Znaleźć innych. Przyszło mu to do głowy zupełnie spontanicznie, jakby poczucie zagubienia wzięło wreszcie nad nim górę i próbowało pokierować we właściwą stronę. Nathan sięgnął do kieszeni i wyciągnął telefon. Chciał do nich zadzwonić, wydało mu się to tak naturalne, że nie zastanowił się nawet, czy w świecie duchów ma to jakiś sens. Wybrał numer i drżącą ręką uniósł aparat do ucha.

Usłyszał głos. Zniekształcony. Niewyraźny ale intencyjnie zrozumiały.

- Halo....

- Halo? Tu Nathan. Kto mówi?

Odpowiedzią były zupełnie niezrozumiałe trzaski i szumy...
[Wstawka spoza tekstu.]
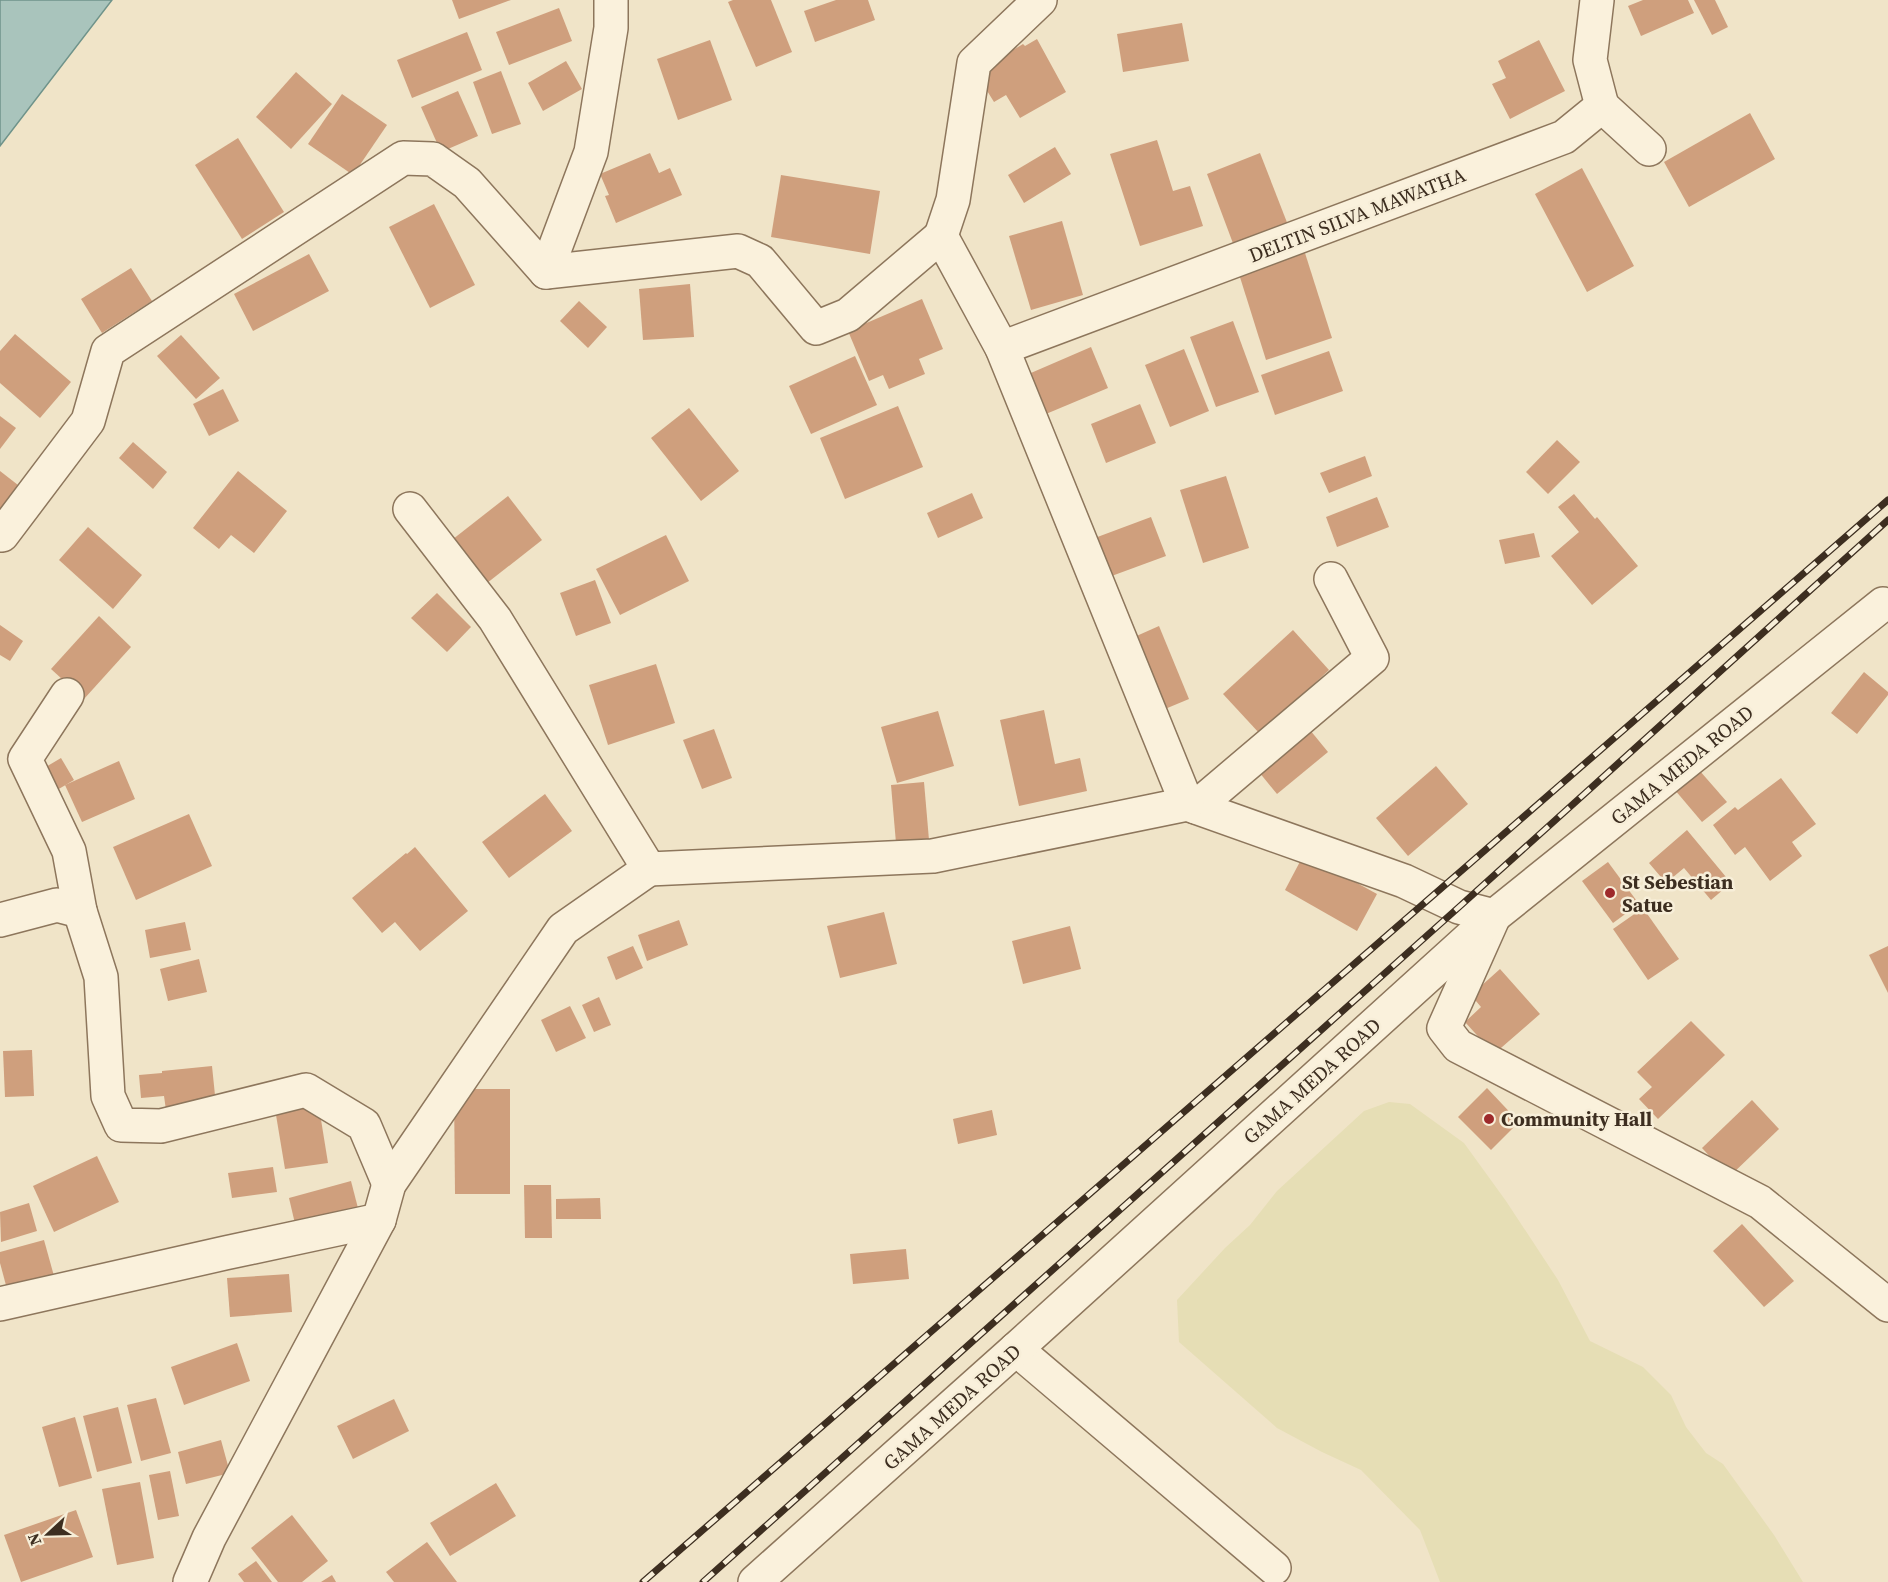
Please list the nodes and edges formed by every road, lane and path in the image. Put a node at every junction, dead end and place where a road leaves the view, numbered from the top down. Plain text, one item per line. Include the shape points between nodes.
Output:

- Halo? Halo?! Jest tam kto?

Weston spojrzał na wyświetlacz. Maddison Craven. Połączenie ciągle nabijało sekundy, jednak z głośnika dobiegał już wyłącznie mechaniczny hałas. Mężczyzna patrzył przez chwilę na ekran, po czym opuścił bezwładnie rękę wypuszczając telefon na ziemię. Czuł, że słabnie. Jak długo można się opierać? Uniósł oczy ku drzewu, tam gdzie wisiała April. Kosmyki włosów pozlepianych krwią spływały w nieładzie na twarz. Twarz, która zwykle wyrażała tyle dziecięcego optymizmu i ufności. Teraz zraniona, pocięta, zniszczona. Jak mógł na to pozwolić? Po co ją w to wciągnął? Z ciekawości, z durnej ciekawości. Nic więcej za tym nie stało, nawet cierpienie Cravenów zdawało mu się czymś co jego osobiście nie dotyka. Jednak teraz spoglądał na owoce własnej ignorancji.

Demon stał niewzruszenie ze szponem oskarżycielsko wycelowanym w pierś mężczyzny.

- Wybacz, April. Zawiodłem Cię. Zawiodłem nas oboje.